Chapter 8 provides an overview of FCS design in the context of control allocation and it does this with a simplified example of the application to a dynamic inversion control algorithm. Unfortunately, there appear to be some minor errors in this chapter. The second time history in Fig.8.8 should be labelled ‘pitch rate’ not ‘roll rate’. Also, the general form of the transfer function given in equation 8.8 describes sideslip response properties and the appropriate lateral-directional notation should be used in its description. As written, it is misleading; for example, T θ2 is an important longitudinal response characteristic describing incidence lag, whereas ω2 is presumably determined by the roll mode time constant, but this is not clear from the limited information given. The use of an unambiguous notation together with an improved explanation of how the control gains influence the familiar aircraft response dynamics would help here.

It is also acknowledged that oversimplification of the model results in linear response properties which are relatively easy to optimise by feedback control. Real aircraft, especially those to which this technology is directed, do not have uniformly linear properties, and ‘controller tuning’ is required to achieve a workable control solution. It would also help if an explanation of the ‘tuning’ process was included in the discussion. For example, what is ‘tuning’ attempting to achieve and how are the controller gains adjusted to meet the objectives? The chapter concludes with a design example to illustrate the addition of a control allocation controller to the simplified system model set out earlier in the chapter.

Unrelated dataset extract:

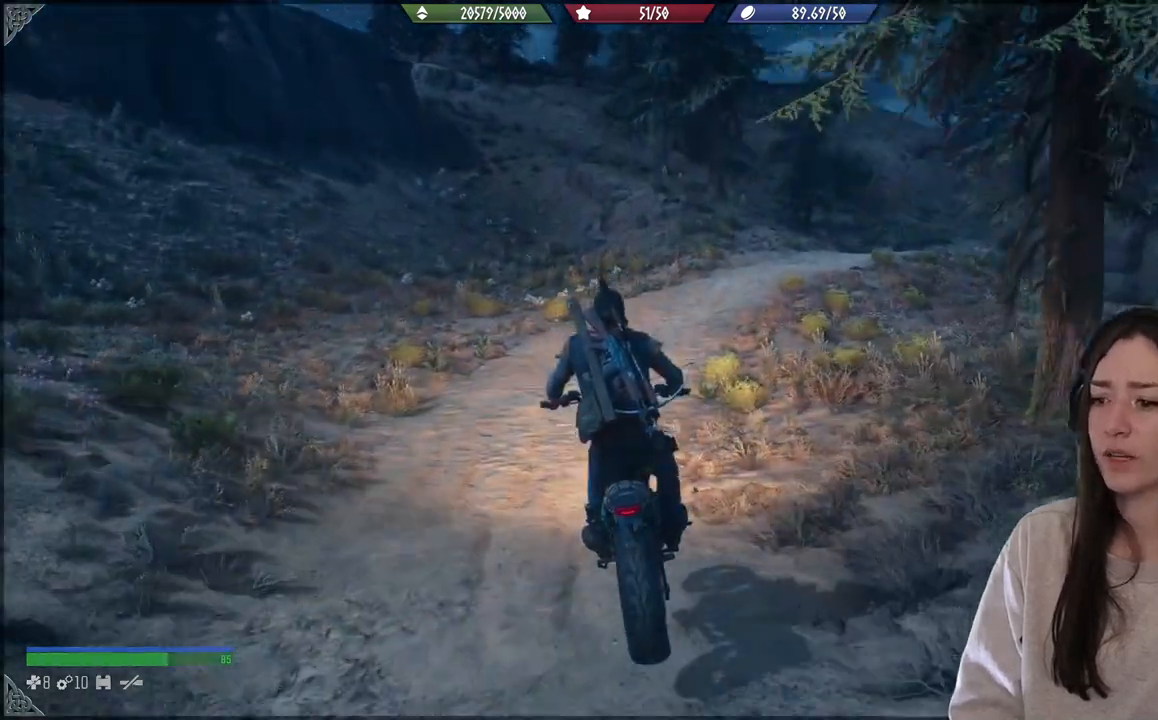
{"buttons": ["R2"], "left_stick": "right", "right_stick": "center", "events": [[83, "left_stick", "center"], [333, "left_stick", "right"]]}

Finally, Chapter 9 is entirely concerned with lessons learned from the application of control allocation to the NASA X-35B research aircraft. Most usefully, this discusses the problems, advantages and disadvantages discovered in developing the FCS in a real hardware environment as well as in simulation. The essential topics include failure due to effector actuator saturation, structural coupling, aircraft recovery after a system failure and the constraints of real-time computation. The challenges embrace multiple redundant system architecture design, control axis prioritisation, authority limiting, effector bandwidth, aircraft stability and handling qualities. This is supported by MATLAB/Simulink model software which may be downloaded from the publisher's website.

This book would appear to fill a gap in the market and it has the advantage that its authors bring firsthand experience to an interesting but complex subject. It is helpful that MATLAB/Simulink software for most of the examples in the book may be downloaded from the publisher's website.

The earlier chapters are well presented and give a good overview of what control allocation means and how it is designed. However, it is evident that the quality of the discussion in later chapters of the book is rather patchy. Some of the explanatory material is lacking in descriptive precision and mathematical rigour, and would benefit from more considered presentation. In particular, it would help if the controller design decisions are supported with some explanation as to how these are expected to influence flying qualities.

However, these are minor criticisms and the book should appeal to postgraduate researchers and to engineers engaged in advanced flight control system design and evaluation.